_PASSAGE SHOWN_.
=-=-=

Naura’s rise mirrors broader national efforts: In recent years, China has moved aggressively to indigenise its semiconductor industry and build a self-sufficient domestic value chain amid rising geopolitical tensions and restrictive trade policies. That said, while the narrative is compelling, the risks are equally pronounced. Chinese semiconductor stocks have rallied sharply in recent months. Cambricon Technologies (excluded from the table above as the company trades on a restricted ticker), which is often dubbed China’s answer to Nvidia, now trades at a forward price-earnings ratio (PER) in the 300s.

Naura, by contrast, trades at a less-demanding forward PER of just under 40. But the bigger danger, however, is one that we raised in last week’s article. China’s next transformative phase is not merely about “catching up” with Western breakthroughs but leapfrogging them through alternative technological pathways. Accordingly, companies like Naura, while strategically positioned within the existing technological framework established by the West, may not necessarily stand at the forefront of China’s next technological leap.

In chipmaking: Alongside efforts to master laser-produced plasma extreme ultraviolet (LPP EUV) lithography technology in which ASML currently holds a global monopoly, Chinese researchers are pursuing alternative paths, including Harbin Institute of Technology’s work on laser-induced discharge-produced plasma (LDP) EUV and Tsinghua University’s experimental steady-state micro-bunching (SSMB) approach. In August this year, Prinano (or PuLin Technology) unveiled China’s first nanoimprint lithography machine that sidesteps EUV methods altogether for semiconductor production.

=-=-=

_SOURCE DATA_.
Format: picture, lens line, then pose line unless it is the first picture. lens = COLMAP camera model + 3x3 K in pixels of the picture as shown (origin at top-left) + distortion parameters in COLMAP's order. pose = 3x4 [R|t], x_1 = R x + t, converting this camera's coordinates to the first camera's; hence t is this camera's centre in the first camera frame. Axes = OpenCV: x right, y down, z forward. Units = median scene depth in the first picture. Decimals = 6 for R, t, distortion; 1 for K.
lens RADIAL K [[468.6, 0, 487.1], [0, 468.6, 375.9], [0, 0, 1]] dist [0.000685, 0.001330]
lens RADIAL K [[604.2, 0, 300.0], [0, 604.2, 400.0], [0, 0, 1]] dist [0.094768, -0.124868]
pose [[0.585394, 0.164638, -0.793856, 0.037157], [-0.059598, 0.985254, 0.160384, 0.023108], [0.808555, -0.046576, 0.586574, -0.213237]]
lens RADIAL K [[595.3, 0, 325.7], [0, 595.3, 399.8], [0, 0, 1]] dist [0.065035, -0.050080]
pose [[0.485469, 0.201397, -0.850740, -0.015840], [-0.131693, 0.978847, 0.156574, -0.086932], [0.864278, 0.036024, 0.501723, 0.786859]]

=-=-=

_GOAL OF THE EXERCISE_. Return the passage on China's semiconductor push verbatim, beginning with the words "In chipmaking: Alongside" and stopping after the words "for semiconductor production.".

_TASK OUTPUT_.
In chipmaking: Alongside efforts to master laser-produced plasma extreme ultraviolet (LPP EUV) lithography technology in which ASML currently holds a global monopoly, Chinese researchers are pursuing alternative paths, including Harbin Institute of Technology’s work on laser-induced discharge-produced plasma (LDP) EUV and Tsinghua University’s experimental steady-state micro-bunching (SSMB) approach. In August this year, Prinano (or PuLin Technology) unveiled China’s first nanoimprint lithography machine that sidesteps EUV methods altogether for semiconductor production.